» **Consigna 1**: Según el texto sobre Sonia Lagos Mora, ¿adónde pidió ella que la acompañaran a hacer obra misionera?
» **Consigna 2**: Repite sin cambios el pasaje del texto sobre Sonia Lagos Mora que va desde "En mi mente" hasta "concentrarte en ti.".
» **Consigna 3**: Retoma el texto sobre Sonia Lagos Mora y continúalo a partir de su última oración.

» **Fragmento citado**:
○ ○ ○ ○
Caridad o humanidad
RECUERDOS DE SONIA LAGOS MORA
Hoy murió mi amiga y hermana de iglesia, Sonia Lagos Mora después de una larga enfermedad. Un año menor que yo, la recuerdo porque era una persona singular, lo que no se puede decir de todas las que lo rodean a uno.
En mi mente ella aparece como guerrera de lo imposible: sacó adelante a su familia, soportó más decepciones y dolores que el común de las mujeres y se recuperó y salió adelante; tenía una idea de lo que era justo y no transaba de ninguna manera para ponerse de parte de la justicia. Preocupada por su familia luchó siempre por su unidad.
Parece que la actividad misionera formaba parte de su ADN y en el hospital donde pasó sus últimos días sólo la enfermedad la obligó a callar, fue como si Dios le dijera Sonia, ahora tienes que concentrarte en ti.
Un día me dijo, profesor quiero que me acompañe a hacer obra misionera a un hogar de ancianos y les hable de Jesús. Preparé un sermón y al llegar ahí, me encontré con un grupo tan heterogéneo que un escalofrío recorrió mi columna vertebral: el dolor y el abandono eran palpables y mientras hablaba pensaba ¿me estarán escuchando? ¿Servirá para algo lo que estoy diciendo? ¿Quedará algo de humano en ellos?. Terminé de hablar y decidí no vuelvo más. Pero no contaba con su insistencia y volví una y otra vez y tuve respuesta para cada una de mis interrogantes: me escuchaban, servía lo que estaba haciendo, los cambios y las transformaciones se producían no dependían de las condiciones que yo apreciaba. Su humanidad básica no se había perdido.
○ ○ ○ ○
Tareas de respuesta corta sobre gráficos
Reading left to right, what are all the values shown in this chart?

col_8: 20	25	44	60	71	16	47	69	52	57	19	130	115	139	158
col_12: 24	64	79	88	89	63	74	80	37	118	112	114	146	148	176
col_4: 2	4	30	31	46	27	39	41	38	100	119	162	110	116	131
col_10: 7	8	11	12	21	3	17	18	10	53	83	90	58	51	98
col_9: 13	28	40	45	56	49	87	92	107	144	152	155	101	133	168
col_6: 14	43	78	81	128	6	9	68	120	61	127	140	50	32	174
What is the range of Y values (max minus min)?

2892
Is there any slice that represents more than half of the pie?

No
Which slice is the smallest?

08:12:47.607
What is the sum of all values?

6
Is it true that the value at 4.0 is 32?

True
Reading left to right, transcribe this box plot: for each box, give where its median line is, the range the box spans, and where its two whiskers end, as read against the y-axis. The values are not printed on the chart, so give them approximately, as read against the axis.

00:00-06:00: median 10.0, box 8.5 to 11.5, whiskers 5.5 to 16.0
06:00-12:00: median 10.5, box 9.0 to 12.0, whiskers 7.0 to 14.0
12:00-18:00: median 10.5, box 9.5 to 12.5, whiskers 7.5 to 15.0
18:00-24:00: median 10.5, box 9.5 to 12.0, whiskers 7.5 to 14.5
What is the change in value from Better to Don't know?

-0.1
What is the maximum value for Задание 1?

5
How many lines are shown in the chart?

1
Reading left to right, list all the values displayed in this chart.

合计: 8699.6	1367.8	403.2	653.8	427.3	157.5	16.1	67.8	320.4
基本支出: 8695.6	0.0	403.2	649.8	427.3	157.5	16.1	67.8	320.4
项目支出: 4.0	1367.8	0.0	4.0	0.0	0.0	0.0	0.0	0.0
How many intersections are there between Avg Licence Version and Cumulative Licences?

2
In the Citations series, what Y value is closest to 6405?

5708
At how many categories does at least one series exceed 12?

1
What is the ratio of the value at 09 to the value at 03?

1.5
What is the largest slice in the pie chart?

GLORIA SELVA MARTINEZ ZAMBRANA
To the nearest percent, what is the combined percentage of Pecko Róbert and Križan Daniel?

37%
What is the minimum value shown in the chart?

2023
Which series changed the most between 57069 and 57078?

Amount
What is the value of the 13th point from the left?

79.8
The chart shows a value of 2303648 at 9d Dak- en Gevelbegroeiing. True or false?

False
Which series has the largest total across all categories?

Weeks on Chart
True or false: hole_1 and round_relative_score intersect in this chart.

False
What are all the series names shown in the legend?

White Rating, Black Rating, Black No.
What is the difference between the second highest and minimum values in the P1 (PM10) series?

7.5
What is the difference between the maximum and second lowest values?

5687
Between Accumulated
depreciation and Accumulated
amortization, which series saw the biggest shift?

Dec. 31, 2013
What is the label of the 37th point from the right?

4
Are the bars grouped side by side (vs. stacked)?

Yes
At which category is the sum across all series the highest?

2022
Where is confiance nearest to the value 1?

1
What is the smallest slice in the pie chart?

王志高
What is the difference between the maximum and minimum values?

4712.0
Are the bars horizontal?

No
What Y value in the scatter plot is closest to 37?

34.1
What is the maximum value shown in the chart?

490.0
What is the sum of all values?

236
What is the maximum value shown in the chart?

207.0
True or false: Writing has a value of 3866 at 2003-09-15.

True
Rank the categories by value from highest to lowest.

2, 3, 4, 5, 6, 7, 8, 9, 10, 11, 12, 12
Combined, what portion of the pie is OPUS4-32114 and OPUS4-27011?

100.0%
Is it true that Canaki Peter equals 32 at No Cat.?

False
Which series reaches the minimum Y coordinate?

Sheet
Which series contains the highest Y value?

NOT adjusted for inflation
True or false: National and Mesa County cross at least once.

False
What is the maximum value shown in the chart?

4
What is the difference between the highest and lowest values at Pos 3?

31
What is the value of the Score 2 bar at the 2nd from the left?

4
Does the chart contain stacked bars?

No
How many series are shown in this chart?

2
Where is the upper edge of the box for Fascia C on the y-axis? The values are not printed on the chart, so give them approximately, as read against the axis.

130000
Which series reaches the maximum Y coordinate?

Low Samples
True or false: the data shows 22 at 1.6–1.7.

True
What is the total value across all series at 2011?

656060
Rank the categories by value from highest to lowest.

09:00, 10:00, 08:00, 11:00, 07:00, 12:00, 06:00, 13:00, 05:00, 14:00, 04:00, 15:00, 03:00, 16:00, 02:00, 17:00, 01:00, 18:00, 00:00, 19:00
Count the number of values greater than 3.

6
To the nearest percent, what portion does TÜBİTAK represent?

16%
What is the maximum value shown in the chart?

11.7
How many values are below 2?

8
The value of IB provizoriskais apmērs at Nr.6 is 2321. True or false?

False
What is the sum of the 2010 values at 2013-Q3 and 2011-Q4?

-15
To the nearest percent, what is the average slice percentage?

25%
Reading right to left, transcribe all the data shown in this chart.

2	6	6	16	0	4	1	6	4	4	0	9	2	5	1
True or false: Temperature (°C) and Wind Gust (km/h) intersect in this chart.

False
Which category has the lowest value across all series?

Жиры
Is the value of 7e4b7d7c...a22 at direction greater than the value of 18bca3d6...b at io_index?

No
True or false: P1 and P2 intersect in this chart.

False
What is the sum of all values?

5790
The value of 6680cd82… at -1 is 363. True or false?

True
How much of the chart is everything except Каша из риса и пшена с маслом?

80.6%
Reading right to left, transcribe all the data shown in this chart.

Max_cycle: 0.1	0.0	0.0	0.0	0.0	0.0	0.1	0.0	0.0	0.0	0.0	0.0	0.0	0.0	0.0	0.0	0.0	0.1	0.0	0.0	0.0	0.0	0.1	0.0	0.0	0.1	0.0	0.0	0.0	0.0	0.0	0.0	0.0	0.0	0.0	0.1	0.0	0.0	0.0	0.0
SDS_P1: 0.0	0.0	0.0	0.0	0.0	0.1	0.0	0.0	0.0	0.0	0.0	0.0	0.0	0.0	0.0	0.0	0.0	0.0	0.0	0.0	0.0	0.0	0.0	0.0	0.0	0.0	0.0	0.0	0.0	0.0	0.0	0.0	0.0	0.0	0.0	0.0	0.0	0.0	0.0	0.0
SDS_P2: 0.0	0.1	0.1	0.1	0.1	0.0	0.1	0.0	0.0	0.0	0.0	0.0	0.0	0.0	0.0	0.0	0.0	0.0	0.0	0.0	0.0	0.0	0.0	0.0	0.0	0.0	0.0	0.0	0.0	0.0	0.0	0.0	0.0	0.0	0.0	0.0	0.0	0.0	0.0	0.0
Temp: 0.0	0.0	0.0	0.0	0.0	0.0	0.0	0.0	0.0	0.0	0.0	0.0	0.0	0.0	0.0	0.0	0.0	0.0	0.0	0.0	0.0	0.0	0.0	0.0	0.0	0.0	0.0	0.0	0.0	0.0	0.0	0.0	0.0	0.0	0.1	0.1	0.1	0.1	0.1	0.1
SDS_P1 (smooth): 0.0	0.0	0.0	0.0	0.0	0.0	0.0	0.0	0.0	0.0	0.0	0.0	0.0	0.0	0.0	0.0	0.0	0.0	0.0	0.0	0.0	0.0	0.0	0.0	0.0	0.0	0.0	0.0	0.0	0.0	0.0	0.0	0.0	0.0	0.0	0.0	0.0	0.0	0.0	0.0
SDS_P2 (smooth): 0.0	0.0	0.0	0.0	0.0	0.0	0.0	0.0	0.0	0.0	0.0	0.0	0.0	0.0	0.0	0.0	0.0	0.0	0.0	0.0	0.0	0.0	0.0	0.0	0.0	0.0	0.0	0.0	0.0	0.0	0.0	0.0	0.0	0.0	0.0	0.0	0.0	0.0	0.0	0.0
○ ○ ○ ○
» **Respuesta esperada 1**: A un hogar de ancianos.

» **Respuesta esperada 2**:
En mi mente ella aparece como guerrera de lo imposible: sacó adelante a su familia, soportó más decepciones y dolores que el común de las mujeres y se recuperó y salió adelante; tenía una idea de lo que era justo y no transaba de ninguna manera para ponerse de parte de la justicia. Preocupada por su familia luchó siempre por su unidad.
Parece que la actividad misionera formaba parte de su ADN y en el hospital donde pasó sus últimos días sólo la enfermedad la obligó a callar, fue como si Dios le dijera Sonia, ahora tienes que concentrarte en ti.

» **Respuesta esperada 3**:
Un día mi madre fue al baño y allí le dio un derrame cerebral, nunca volvió a ser la misma, la internamos en el hospital y allí mientras día tras día tomaba su mano entre las mías me hacía las mismas preguntas y mi hija y lo que me había enseñado la guerrera de lo imposible me sostuvieron.
Quisiera que las hijas, sus esposos y sus nietos no perdieran de vista esto: La señora Sonia Lagos Mora derramó bondad en el mundo donde a otros no se le ocurrió hacerlo, donde otros sólo fueron capaces de dar caridad ella dio humanidad.
Queridos nietos, no sé si algún día ustedes leerán esto, pero yo deseo para ustedes que vayan más allá de ayudar a otros, que derramen humanidad.